↓

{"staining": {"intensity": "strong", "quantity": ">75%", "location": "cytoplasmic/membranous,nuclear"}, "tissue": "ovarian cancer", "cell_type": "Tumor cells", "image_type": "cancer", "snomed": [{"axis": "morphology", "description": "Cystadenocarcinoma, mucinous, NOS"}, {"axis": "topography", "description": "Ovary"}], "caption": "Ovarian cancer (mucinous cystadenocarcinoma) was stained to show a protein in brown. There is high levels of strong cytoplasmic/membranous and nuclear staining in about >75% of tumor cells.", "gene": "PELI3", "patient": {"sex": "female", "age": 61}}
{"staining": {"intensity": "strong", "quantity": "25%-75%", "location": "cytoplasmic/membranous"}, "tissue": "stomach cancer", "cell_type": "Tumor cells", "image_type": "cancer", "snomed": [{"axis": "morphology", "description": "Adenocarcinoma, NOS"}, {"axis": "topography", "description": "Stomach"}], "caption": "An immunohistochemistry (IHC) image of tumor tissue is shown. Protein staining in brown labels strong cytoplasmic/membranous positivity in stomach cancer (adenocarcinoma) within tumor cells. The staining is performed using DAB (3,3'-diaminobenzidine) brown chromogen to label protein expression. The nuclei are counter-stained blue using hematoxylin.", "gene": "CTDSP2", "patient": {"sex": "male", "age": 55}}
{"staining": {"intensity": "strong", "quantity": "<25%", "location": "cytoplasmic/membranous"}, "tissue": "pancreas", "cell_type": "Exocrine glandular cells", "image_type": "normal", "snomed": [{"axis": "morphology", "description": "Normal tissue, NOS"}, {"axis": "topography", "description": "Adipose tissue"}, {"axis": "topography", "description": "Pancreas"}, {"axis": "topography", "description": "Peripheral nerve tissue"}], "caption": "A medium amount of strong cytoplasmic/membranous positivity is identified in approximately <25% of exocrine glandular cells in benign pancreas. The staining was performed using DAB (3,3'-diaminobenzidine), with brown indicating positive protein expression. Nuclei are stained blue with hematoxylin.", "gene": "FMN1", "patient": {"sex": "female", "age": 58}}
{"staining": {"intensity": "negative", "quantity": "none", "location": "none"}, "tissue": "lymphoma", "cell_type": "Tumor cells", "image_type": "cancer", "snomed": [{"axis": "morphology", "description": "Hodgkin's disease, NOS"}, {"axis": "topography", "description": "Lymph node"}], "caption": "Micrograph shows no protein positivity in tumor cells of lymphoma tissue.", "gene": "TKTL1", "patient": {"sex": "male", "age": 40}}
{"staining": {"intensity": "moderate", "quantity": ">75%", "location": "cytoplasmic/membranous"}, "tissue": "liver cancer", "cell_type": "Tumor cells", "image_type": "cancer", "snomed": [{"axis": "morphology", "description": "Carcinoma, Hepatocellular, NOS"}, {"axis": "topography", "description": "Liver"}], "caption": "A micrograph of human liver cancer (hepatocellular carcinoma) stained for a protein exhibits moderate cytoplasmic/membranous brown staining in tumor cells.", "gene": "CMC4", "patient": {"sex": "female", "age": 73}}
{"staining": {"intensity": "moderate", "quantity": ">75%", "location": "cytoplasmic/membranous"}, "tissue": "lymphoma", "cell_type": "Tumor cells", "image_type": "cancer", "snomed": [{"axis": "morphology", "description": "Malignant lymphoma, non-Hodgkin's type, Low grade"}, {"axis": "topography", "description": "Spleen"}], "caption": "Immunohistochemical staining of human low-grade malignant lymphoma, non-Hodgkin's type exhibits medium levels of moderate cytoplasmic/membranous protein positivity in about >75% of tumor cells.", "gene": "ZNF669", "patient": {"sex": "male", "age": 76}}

↑

ASSIGNED TASK: Line by line, reproduce the data above exactly.

COMPLETED TASK:
{"staining": {"intensity": "strong", "quantity": ">75%", "location": "cytoplasmic/membranous,nuclear"}, "tissue": "ovarian cancer", "cell_type": "Tumor cells", "image_type": "cancer", "snomed": [{"axis": "morphology", "description": "Cystadenocarcinoma, mucinous, NOS"}, {"axis": "topography", "description": "Ovary"}], "caption": "Ovarian cancer (mucinous cystadenocarcinoma) was stained to show a protein in brown. There is high levels of strong cytoplasmic/membranous and nuclear staining in about >75% of tumor cells.", "gene": "PELI3", "patient": {"sex": "female", "age": 61}}
{"staining": {"intensity": "strong", "quantity": "25%-75%", "location": "cytoplasmic/membranous"}, "tissue": "stomach cancer", "cell_type": "Tumor cells", "image_type": "cancer", "snomed": [{"axis": "morphology", "description": "Adenocarcinoma, NOS"}, {"axis": "topography", "description": "Stomach"}], "caption": "An immunohistochemistry (IHC) image of tumor tissue is shown. Protein staining in brown labels strong cytoplasmic/membranous positivity in stomach cancer (adenocarcinoma) within tumor cells. The staining is performed using DAB (3,3'-diaminobenzidine) brown chromogen to label protein expression. The nuclei are counter-stained blue using hematoxylin.", "gene": "CTDSP2", "patient": {"sex": "male", "age": 55}}
{"staining": {"intensity": "strong", "quantity": "<25%", "location": "cytoplasmic/membranous"}, "tissue": "pancreas", "cell_type": "Exocrine glandular cells", "image_type": "normal", "snomed": [{"axis": "morphology", "description": "Normal tissue, NOS"}, {"axis": "topography", "description": "Adipose tissue"}, {"axis": "topography", "description": "Pancreas"}, {"axis": "topography", "description": "Peripheral nerve tissue"}], "caption": "A medium amount of strong cytoplasmic/membranous positivity is identified in approximately <25% of exocrine glandular cells in benign pancreas. The staining was performed using DAB (3,3'-diaminobenzidine), with brown indicating positive protein expression. Nuclei are stained blue with hematoxylin.", "gene": "FMN1", "patient": {"sex": "female", "age": 58}}
{"staining": {"intensity": "negative", "quantity": "none", "location": "none"}, "tissue": "lymphoma", "cell_type": "Tumor cells", "image_type": "cancer", "snomed": [{"axis": "morphology", "description": "Hodgkin's disease, NOS"}, {"axis": "topography", "description": "Lymph node"}], "caption": "Micrograph shows no protein positivity in tumor cells of lymphoma tissue.", "gene": "TKTL1", "patient": {"sex": "male", "age": 40}}
{"staining": {"intensity": "moderate", "quantity": ">75%", "location": "cytoplasmic/membranous"}, "tissue": "liver cancer", "cell_type": "Tumor cells", "image_type": "cancer", "snomed": [{"axis": "morphology", "description": "Carcinoma, Hepatocellular, NOS"}, {"axis": "topography", "description": "Liver"}], "caption": "A micrograph of human liver cancer (hepatocellular carcinoma) stained for a protein exhibits moderate cytoplasmic/membranous brown staining in tumor cells.", "gene": "CMC4", "patient": {"sex": "female", "age": 73}}
{"staining": {"intensity": "moderate", "quantity": ">75%", "location": "cytoplasmic/membranous"}, "tissue": "lymphoma", "cell_type": "Tumor cells", "image_type": "cancer", "snomed": [{"axis": "morphology", "description": "Malignant lymphoma, non-Hodgkin's type, Low grade"}, {"axis": "topography", "description": "Spleen"}], "caption": "Immunohistochemical staining of human low-grade malignant lymphoma, non-Hodgkin's type exhibits medium levels of moderate cytoplasmic/membranous protein positivity in about >75% of tumor cells.", "gene": "ZNF669", "patient": {"sex": "male", "age": 76}}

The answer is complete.